:: Source passage ::
ARIOBARZANES, the name of three ancient kings or satraps of Pontus, and of three kings of Cappadocia and a Persian satrap.

Of the Pontic rulers two are most famous, (1) The son of Mithradates I., who revolted against Artaxerxes in 362 B.C. and may be regarded as the founder of the kingdom of Pontus (q.v.). According to Demosthenes he and his three sons received from the Athenians the honour of citizenship. (2) The son of Mithradates III., who reigned c. 266–240 B.C., and was one of those who enlisted the help of the invading Gauls (see Galatia).

:: Data excerpt ::
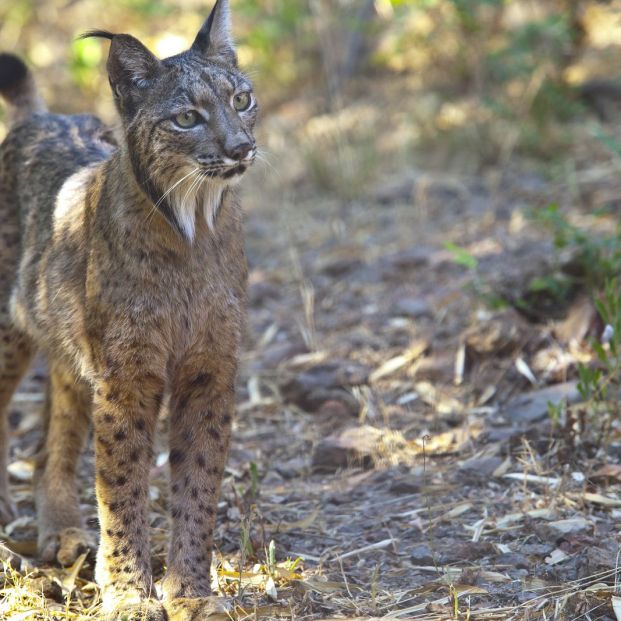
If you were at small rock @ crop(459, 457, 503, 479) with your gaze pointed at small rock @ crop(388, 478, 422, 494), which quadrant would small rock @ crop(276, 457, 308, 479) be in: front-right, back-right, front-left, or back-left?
front-right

:: List of tasks ::
(1) Check each statement against the entry on Ariobarzanes. Answer yes or no, and quote the exact words of the entry that decide it.
(a) The son of Mithradates I. revolted against Artaxerxes in 362 B.C.
(b) According to Demosthenes, the Athenians gave the honour of citizenship only to the son of Mithradates I., not to his sons.
(c) The son of Mithradates III. reigned from about 300 to 266 B.C.
(2) Write out the entry on Ariobarzanes again, between "ARIOBARZANES, the name" and "Gauls (see Galatia).", inclusive, renaming "Gauls" as "Celts".
(3) Carry on the entry on Ariobarzanes from the point where it stops.

:: Numbered responses ::
(1)
(a) Yes: "who revolted against Artaxerxes in 362 B.C."
(b) No: "According to Demosthenes he and his three sons received from the Athenians the honour of citizenship."
(c) No: "who reigned c. 266–240 B.C."

(2)
ARIOBARZANES, the name of three ancient kings or satraps of Pontus, and of three kings of Cappadocia and a Persian satrap.

Of the Pontic rulers two are most famous, (1) The son of Mithradates I., who revolted against Artaxerxes in 362 B.C. and may be regarded as the founder of the kingdom of Pontus (q.v.). According to Demosthenes he and his three sons received from the Athenians the honour of citizenship. (2) The son of Mithradates III., who reigned c. 266–240 B.C., and was one of those who enlisted the help of the invading Celts (see Galatia).

(3)
Of the Cappadocian rulers the best-known one (“Philo-Romaeus” on the coins) reigned nominally from 93 to 63 B.C., but was three times expelled by Mithradates the Great and as often reinstated by Roman generals. Soon after the third occasion he formally abdicated in favour of his son Ariobarzanes “Philopator,” of whom we gather only that he was murdered some time before 51. His son Ariobarzanes, called “Eusebes” and “Philo-Romaeus,” earned the gratitude of Cicero during his proconsulate in Cilicia, and fought for Pompey in the civil wars, but was afterwards received with honour by Julius Caesar, who subsequently reinstated him when expelled by Pharnaces of Pontus. In 42 B.C. Brutus and Cassius declared him a traitor, invaded his territory and put him to death.

The Persian satrap of this name unsuccessfully opposed Alexander the Great on his way to Persepolis (331 B.C.).